Reputation: 77329
I'm designing a database application which stores simple contact information (First/Last Name etc.) and I also have to store phone numbers. Besides phone numbers I have to store what they are for (mobile, business etc.) and possibly an additional comment for each.
My first approach was to normalize and keep the phone numbers in a separate table, so that I have my 'Contacts' and my 'PhoneNumbers' table. The PhoneNumbers table would be like this:
Id int PK
ContactId int FK<->Contacts.Id
PhoneNumber nvarchar(22)
Description nvarchar(100)
However, it would make things a lot easier AND save a SQL Join on retrieval if I just stored this information as part of each contact's record (assuming that I limit the total # of phone numbers that can be stored, to say 4 numbers total).
However, I end up with an "ugly" structure like this:
PhoneNumber1 nvarchar(22)
Description1 nvarchar(100)
PhoneNumber2 nvarchar(22)
Description2 nvarchar(100)
etc. etc.
It looks amateurish to me but here are the advantages I see:
1) In ASP.NET MVC I can simply attach the input textboxes to my LINQ object's properties and I'm done with wiring up record adds and updates.
2) No SQL Join necessary to retrieve the information.
Unfortunately I am not very knowledgeable on issues such as table width problems (I read that this can cause problems if it grows too big/too many columns and that performance issues come up?) and then also it would mean that when I search for a phone number I'd have to look at 4 fields instead of 1 if I kept it in a separate table.
My application has about 80% search/data retrieval activity so search performance is an important factor.
I appreciate your help in finding the right way to do this. Separate table or keep it all in one? Thank you!
Upvotes: 2
Views: 6059
Reputation: 156178
An important principle of denormalization is that it does not sacrifice normalized data. You should always start with a schema that accurately describes your data. As such you should put different kinds of information in different kinds of tables. You should also put as many constraints on your data as you think is reasonable.
All of these goals tend to make queries a teeny bit longer, as you have to join different tables to get the desired information, but with the right names for tables and columns, this shouldn't be a burden from the point of view of readability.
More imporantly, these goals can have an affect on performance. You should monitor your actual load to see if your database is performing adequately. If nearly all of your queries are returning quickly, and you have lots of CPU headroom for more queries, then you're done.
If you find that write queries are taking long, make sure you don't denormalize your data. You will make the database work harder to keep things consistent, since it will have to do many reads followed by many more writes. Instead, you want to look at your indexes. Do you have indexes on columns you rarely query? Do you have indexes that are needed to verify the integrity of an update?
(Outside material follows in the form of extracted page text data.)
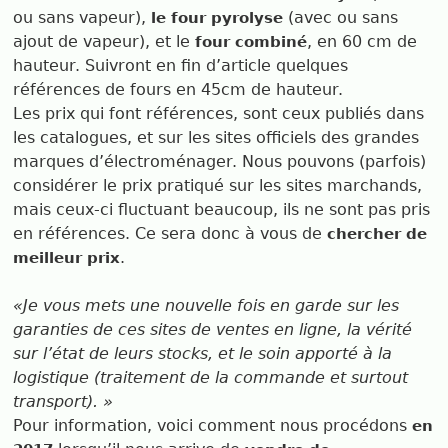
ou sans vapeur),
(avec ou sans
le four pyrolyse
ajout de vapeur), et le
, en 60 cm de
four combiné
hauteur. Suivront en fin d’article quelques
références de fours en 45cm de hauteur.
Les prix qui font références, sont ceux publiés dans
les catalogues, et sur les sites officiels des grandes
marques d’électroménager. Nous pouvons (parfois)
considérer le prix pratiqué sur les sites marchands,
mais ceux-ci fluctuant beaucoup, ils ne sont pas pris
en références. Ce sera donc à vous de
chercher de
.
meilleur prix
Je vous mets une nouvelle fois en garde sur les
garanties de ces sites de ventes en ligne, la vérité
sur l’état de leurs stocks, et le soin apporté à la
logistique (traitement de la commande et surtout
transport).
Pour information, voici comment nous procédons
en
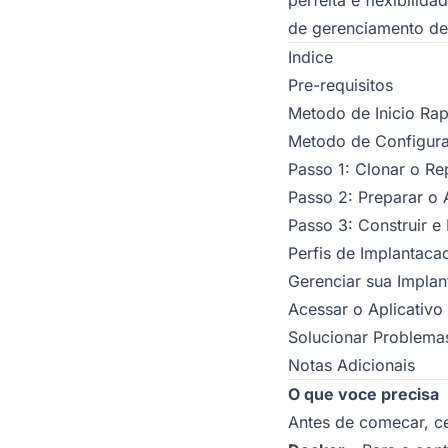
de gerenciamento de
Indice
Pre-requisitos
Metodo de Inicio Ra
Metodo de Configur
Passo 1: Clonar o Re
Passo 2: Preparar o
Passo 3: Construir e 
Perfis de Implantaca
Gerenciar sua Impla
Acessar o Aplicativo
Solucionar Problem
Notas Adicionais
O que voce precisa
Antes de comecar, cer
If read queries are your bottleneck, then once again, you want to start by looking at your indexes. Do you need to add an index or two to avoid table scans? If you just can't avoid the table scans, are there any things you could do to make each row smaller, like by reducing the number of characters in a varchar column, or splitting rarely queried columns into another table to be joined upon when they are needed.
If there is a specific slow query that always uses the same join, then that query might benefit from denormalization. First verify that reads on those tables strongly outnumber writes. Determine which columns you need from one table to add to the other. You might want to use a slightly different name to those columns so that it's more obvious that they are from denormalization. Alter your write logic to update both the original table used in the join, and the denormalized fields.
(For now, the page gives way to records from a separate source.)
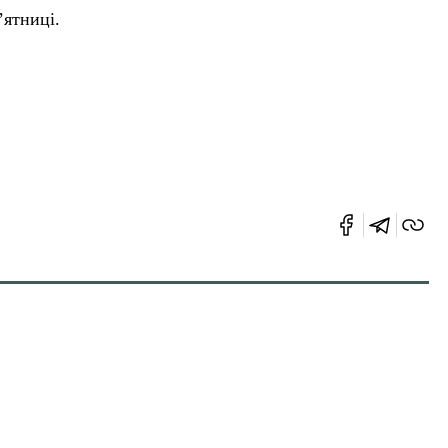
’ятниці.
ин Євгеній Могильний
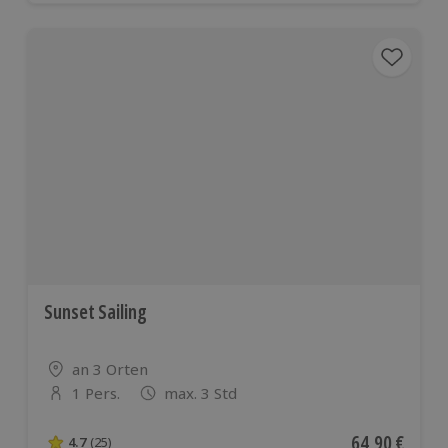
Sunset Sailing
Standort
an 3 Orten
1 Pers.
max. 3 Std
Anzahl der Teilnehmer
Aktueller Pre
64,90 €
4.7
(25)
It's important to note that you aren't removing the old table. The problem with denormalized data is that while it accelerates the specific query it was designed for, it tends to complicate other queries. In particular, write queries must do more work to insure that the data remains consistent, either by copying data from table to table, by doing additonal subselects to make sure that the data is valid, or jump over other sorts of hurdles. By keeping the original table, you can leave all your old constraints in place, so at least those original columns are always valid. If you find for some reason that the denormalized columns are out of sync, you can switch back to the original, slower query and everything is valid, and then you can work on ways to rebuild the denormalized data.
Upvotes: 3
Reputation: 2313
I agree with @Tom that normalizing makes more sense and provides flexibility. If you get your indexes right you shouldn't suffer too much by doing a join between the tables.
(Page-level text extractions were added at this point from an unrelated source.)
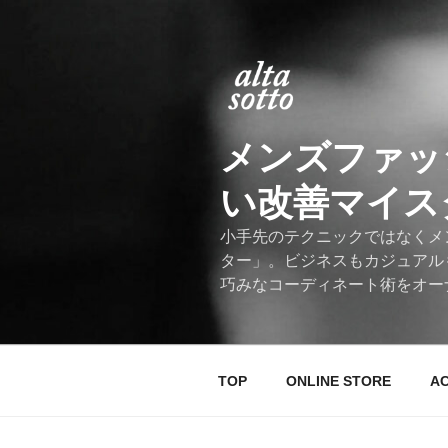
コ
ン
テ
ン
ツ
へ
メンズファッ
ス
キ
い改善マイスター
ッ
プ
小手先のテクニックではなくメ
ター」。ビジネスもカジュアル
巧みなコーディネート術をオー
TOP
ONLINE STORE
A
As for your normalized table I'd add a type or code field so you can ID say Home, Home 1,Home 2, Business, Bus 1, Bus 2, Mobile, Mob1 etc...
Id int PK
ContactId int FK<->Contacts.Id
Code char(5)
PhoneNumber nvarchar(22)
Description nvarchar(100)
And store this type in a separate table with say other code/code description information
We tend to have a Code Group table with info such as
CODE_GROUP, CODE DESC
ST State
PH Phone Number
AD Address Type
And a CODE table with
CODE_ID, CODE_GROUP, DESCRIPTION
MB1 PH Mobile One
MB2 PH Mobile Two
NSW ST New South Wales
etc...
You can expand this out to have long description, short desc, ordering, filtering etc
Upvotes: 1
Reputation: 57815
This might be fine now, but what happens when someone wants a fifth phone number? Do you keep on adding more and more fields?
Another thing to consider is how would you run a query to say 'Give me all people and their mobile phone numbers', or 'Give me everyone with no phone number'? With a separate table, this is easy, but with one table the mobile number could be in any one of four fields so it becomes much more complicated.
If you take the normalised approach, and in future you wanted to add additional data about the phone number, you can simply add another column to the phone numbers table, not add 4 columns to the contacts table.
Going back to the first point about adding more phone numbers in future - if you do add more numbers, you will have to amend probably every query/bit of logic/form that works on data to do with phone numbers.
Upvotes: 6
Reputation: 41442
I'm in favor of the normalized approach. What if you decided that you wanted to add an "Extension" column for business phone numbers? You'd have to create the columns "Extension1", "Extension2", "Extension3", etc. This could become quite tedious to maintain at some point.
Then again, I don't think you can go too wrong either way. It's not like normalization/denormalization will take all that much time if you decided to switch to the other method.
Upvotes: 4
Reputation: 13028
How about an XML field in the Contacts table? It takes away the complexity of another table.
(Please correct me if this is a bad idea, I've never worked with XML fields before)
Upvotes: 0
Reputation: 25659
It won't likely cause problems to have the data denormalized like that, but I wouldn't suggest it. Even though it may be more complex to query, it's better to have well formed data that you can manipulate in a multitude of ways. I would suggest a database schema like this:
Contacts:
ID (Primary Key)
Name
Job Title
Phone Number Categories:
ID (Primary key)
Name
Phone Numbers:
ID (Primary Key)
Category_ID (Foreign Key -> Phone Number Categories.ID)
Contact_ID (Foreign Key -> Contacts.ID)
Phone Number
This allows you a lot of flexibility in the number of phone numbers allowed, and gives you the ability to categorize them.
Upvotes: 9